The minimal anesthesia-related complications observed in our study can be attributed to the meticulous management of hemodynamic stability and optimized cerebral and myocardial perfusion. The use of advanced monitoring techniques and individualized anaesthetic regimens likely contributed to the successful outcomes. Additionally, the simultaneous approach of performing CEA first, followed by OPCAB, minimized the potential risks associated with separate procedures, as it ensured continuous management of both cerebral and cardiac perfusion. This case series demonstrates the critical importance of a multidisciplinary approach in managing complex cardiovascular and cerebrovascular pathologies. Our findings suggest that concurrent CEA and OPCAB can be performed safely with optimized anesthesia protocols, potentially reducing the overall risk of perioperative complications and improving patient outcomes.
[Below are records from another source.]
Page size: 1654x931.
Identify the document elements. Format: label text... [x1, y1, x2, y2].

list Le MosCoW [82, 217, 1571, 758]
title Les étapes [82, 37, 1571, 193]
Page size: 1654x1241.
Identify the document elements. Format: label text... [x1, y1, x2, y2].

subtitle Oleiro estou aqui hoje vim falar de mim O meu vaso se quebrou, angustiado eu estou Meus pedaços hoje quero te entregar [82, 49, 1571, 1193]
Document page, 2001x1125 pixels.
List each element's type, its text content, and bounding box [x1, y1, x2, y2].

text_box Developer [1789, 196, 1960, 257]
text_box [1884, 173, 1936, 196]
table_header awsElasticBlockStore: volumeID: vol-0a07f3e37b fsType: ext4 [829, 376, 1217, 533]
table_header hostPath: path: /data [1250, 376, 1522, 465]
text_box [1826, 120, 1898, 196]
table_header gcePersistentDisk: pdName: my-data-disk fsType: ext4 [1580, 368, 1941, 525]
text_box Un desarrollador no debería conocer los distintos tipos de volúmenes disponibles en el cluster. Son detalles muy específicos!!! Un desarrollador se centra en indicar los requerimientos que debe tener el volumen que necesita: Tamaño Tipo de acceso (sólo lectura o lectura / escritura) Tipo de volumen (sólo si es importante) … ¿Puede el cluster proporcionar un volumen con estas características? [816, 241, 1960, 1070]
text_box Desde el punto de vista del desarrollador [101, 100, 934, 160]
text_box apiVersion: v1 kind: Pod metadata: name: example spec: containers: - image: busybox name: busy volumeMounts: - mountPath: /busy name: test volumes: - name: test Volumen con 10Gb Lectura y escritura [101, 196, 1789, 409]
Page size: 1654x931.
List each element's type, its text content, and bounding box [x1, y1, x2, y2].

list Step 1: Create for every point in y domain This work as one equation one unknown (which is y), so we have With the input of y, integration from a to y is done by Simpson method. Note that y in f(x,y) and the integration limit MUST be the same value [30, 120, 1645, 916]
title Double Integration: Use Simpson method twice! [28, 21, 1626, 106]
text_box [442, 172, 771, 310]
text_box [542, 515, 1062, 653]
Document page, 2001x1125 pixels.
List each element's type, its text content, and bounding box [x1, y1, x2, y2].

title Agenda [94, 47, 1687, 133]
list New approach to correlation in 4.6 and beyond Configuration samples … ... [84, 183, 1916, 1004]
The emphasis on individualized care plans and meticulous intraoperative monitoring can serve as a guideline for clinicians managing similar high-risk surgical patients. Future research should focus on larger, prospective studies to validate these findings and further refine anesthesia protocols for combined CEA and OPCAB procedures. Additionally, exploring the long-term outcomes of patients undergoing this combined approach would provide valuable insights into the overall benefits and risks associated with simultaneous surgical management of carotid and coronary artery diseases.

CONCLUSION

This case series underscores the critical importance of optimizing anesthesia protocols for concurrent carotid endarterectomy (CEA) and off-pump coronary artery bypass (OPCAB). Individualized anesthesia management and meticulous postoperative monitoring were pivotal in ensuring favorable outcomes, with minimal complications observed among the studied patients. These findings highlight the necessity of a multidisciplinary approach in managing high-risk surgical patients, contributing valuable insights to the existing literature. Future research should aim to validate these results through larger studies, further refining anesthesia strategies to enhance patient safety and surgical success in combined CEA and OPCAB procedures.